Etiquette for a listening session?


'Sup?

Every now and then when my friends have nothing better to do, they'll acquiesce to my standing invite to come over to listen to some tunes on the main system downstairs. Over the years I've learned to choose my invites wisely, based on whether or not the invitee seems to evince any leaning towards or sympathy for audiophilia.

A few times I've been incredibly lucky and chanced upon a friend who doubles as an audiophile and we while away a happy evening and night spinning cd's and lp's and talking about the tracks and artists - and the drinks we have. We do talk, but between tracks or artists, not during. But a few times I've had people over, usually as part of a small group, who insist on talking over the track, much in the same way I constantly annoy my wife by talking during a movie.

The other weekend I invited over a couple, the husband with whom I play in a band; the wife whom I've never met. And while my wife and I and they nursed drinks and listened to tunes, his wife insisted on talking about whatever, bringing up pictures on her phone, and evincing every sign that she had never seriously considered the idea of a listening session to be something worthwhile.

Okay, I get it. It's not for everyone; analogous to if a friend who was into home theater had just gotten a new, hi-end projector had invited me over to watch a movie. Yes, I would have appreciated the clarity, etc. But it's still just a movie, no matter how much resolution there may be on a screen (actually, if there were indeed such a friend, I'd try to get into the video aspect as much as I'd like her or him to enjoy the audio, if only out of respect).

But it's also happened before, like with another (former) band member, another guitarist, who kept talking through the tracks while the rest of us tried (or pretended to try - I can only speak for myself) to listen.
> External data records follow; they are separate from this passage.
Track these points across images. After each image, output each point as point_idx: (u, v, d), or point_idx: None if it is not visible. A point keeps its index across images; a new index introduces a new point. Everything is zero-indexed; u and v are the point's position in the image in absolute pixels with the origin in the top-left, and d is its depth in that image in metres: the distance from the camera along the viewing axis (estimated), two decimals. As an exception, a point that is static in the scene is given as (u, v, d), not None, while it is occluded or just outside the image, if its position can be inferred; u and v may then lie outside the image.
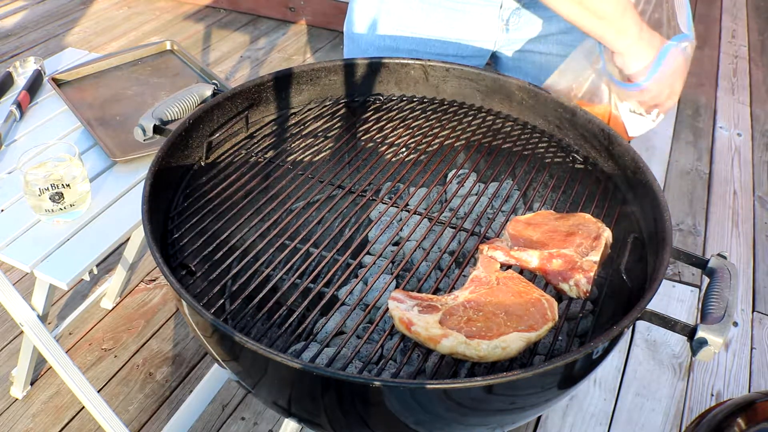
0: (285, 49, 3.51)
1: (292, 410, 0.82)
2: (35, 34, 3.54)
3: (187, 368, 1.83)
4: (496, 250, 0.86)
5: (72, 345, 1.89)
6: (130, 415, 1.71)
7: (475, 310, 0.77)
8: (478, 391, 0.69)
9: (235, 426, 1.69)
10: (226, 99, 1.04)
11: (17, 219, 1.23)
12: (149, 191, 0.86)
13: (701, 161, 2.78)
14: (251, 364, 0.76)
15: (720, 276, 0.81)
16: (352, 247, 0.90)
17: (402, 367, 0.75)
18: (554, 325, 0.77)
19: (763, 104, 3.19)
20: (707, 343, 0.71)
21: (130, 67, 1.64)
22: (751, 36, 3.79)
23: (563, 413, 1.74)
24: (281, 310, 0.81)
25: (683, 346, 1.92)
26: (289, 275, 0.98)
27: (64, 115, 1.50)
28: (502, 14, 1.22)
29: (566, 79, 1.09)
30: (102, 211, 1.27)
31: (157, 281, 2.10)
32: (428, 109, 1.16)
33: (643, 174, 0.93)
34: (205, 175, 0.99)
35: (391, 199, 0.99)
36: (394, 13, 1.26)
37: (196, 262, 0.86)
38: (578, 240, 0.86)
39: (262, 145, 1.06)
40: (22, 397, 1.74)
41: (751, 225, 2.43)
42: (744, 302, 2.10)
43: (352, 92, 1.16)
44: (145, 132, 0.99)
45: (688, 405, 1.78)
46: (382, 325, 0.94)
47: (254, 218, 0.93)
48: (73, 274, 1.16)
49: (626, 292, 0.85)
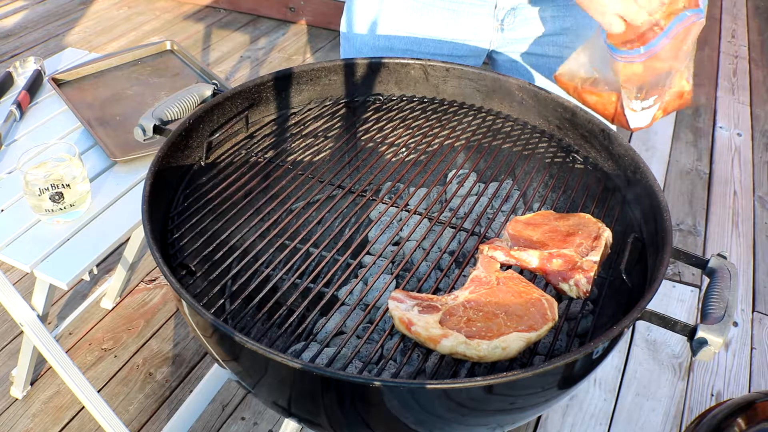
0: (285, 49, 3.51)
1: (292, 410, 0.82)
2: (35, 34, 3.54)
3: (187, 368, 1.83)
4: (496, 250, 0.86)
5: (72, 345, 1.89)
6: (130, 415, 1.71)
7: (475, 310, 0.77)
8: (478, 391, 0.69)
9: (235, 426, 1.69)
10: (226, 99, 1.04)
11: (17, 219, 1.23)
12: (149, 191, 0.86)
13: (701, 161, 2.78)
14: (251, 364, 0.76)
15: (720, 276, 0.81)
16: (352, 247, 0.90)
17: (402, 367, 0.75)
18: (554, 325, 0.77)
19: (763, 104, 3.19)
20: (707, 343, 0.71)
21: (130, 67, 1.64)
22: (751, 36, 3.79)
23: (563, 413, 1.74)
24: (281, 310, 0.81)
25: (683, 346, 1.92)
26: (289, 275, 0.98)
27: (64, 115, 1.50)
28: (497, 14, 1.22)
29: (582, 57, 1.07)
30: (102, 211, 1.27)
31: (157, 281, 2.10)
32: (428, 109, 1.16)
33: (643, 174, 0.93)
34: (205, 175, 0.99)
35: (391, 199, 0.99)
36: (389, 13, 1.27)
37: (196, 262, 0.86)
38: (578, 240, 0.86)
39: (262, 145, 1.06)
40: (22, 397, 1.74)
41: (751, 225, 2.43)
42: (744, 302, 2.10)
43: (352, 92, 1.16)
44: (145, 132, 1.00)
45: (688, 405, 1.78)
46: (382, 325, 0.94)
47: (254, 218, 0.93)
48: (73, 274, 1.16)
49: (626, 292, 0.85)
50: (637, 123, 1.05)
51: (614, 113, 1.05)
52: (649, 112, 1.04)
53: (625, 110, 1.03)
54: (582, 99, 1.08)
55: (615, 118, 1.06)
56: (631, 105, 1.02)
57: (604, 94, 1.05)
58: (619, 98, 1.03)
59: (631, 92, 1.01)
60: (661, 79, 0.99)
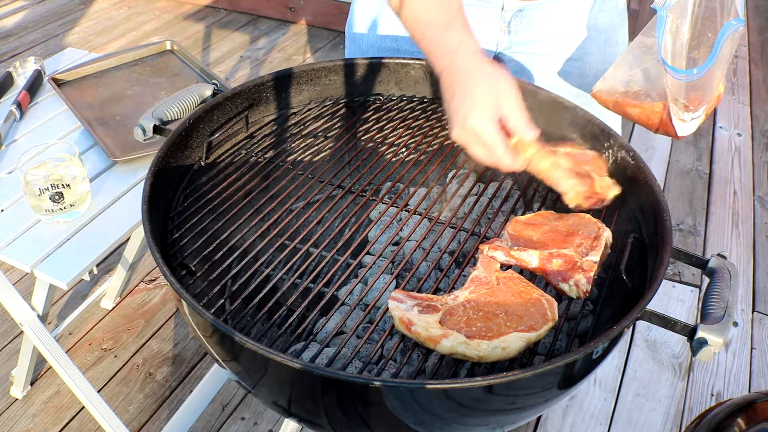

So what's proper etiquette? Do I play the good host and let come what may? Do I lay down ground rules? I know that most people don't actively listen to music, nor appreciate the nuances of a good system, and usually don't care too much, either -- gearheads are gearheads, no matter the passion, and are appreciated only by other gearheads. Just as I remember, in retrospect, a few audiophiles when I was younger who obviously had good systems, but back then I neither knew nor cared about stuff like that, and so was much the same kind of person I'm complaining about now.

But how would you address that kind of behavior or reaction during a listening session?


simao

Showing 2 responses by nab2

I think you have to gauge the situation and the people. Don't forget that there are lots of folks who simply can't hear what you hear and so they can't be immersed in listening. Even if you sat them down, told them to be quiet and listen they won't get it because they simply can't! My taste buds aren't that great, my nose isn't either (chicken or egg - I know) so someone can talk about the undertones of this flavor or not and I say, "Pass the salt."

I've had folks over and pretty soon realize they want something else other than a "listening session" and/or can't experience what I do. It's then I remember that my Mom used to say, "Company is always right."

It doesn't take long to figure out where they are. I've had some other folks over (particularly young folks - college age) and they were like, "Wow! I can't believe this!" When you get that reaction you know they have ears and are ready to listen and you can point out stuff to listen to or you can just listen. 
PS
Another idea. You need to play music that your guest likes. I've found with my children that the starting place is their music (even if I don't like it), but I have to have a way to get uncompressed files of their music (or the session is useless). Yeah, I know, simple stuff, but I've been guilty of trying to show folks stuff with music they don't know and/or may not like. First you make a connection, then you determine their ears, lastly you can take them on a journey (OK that's for new folks - my Bro and I can just LISTEN).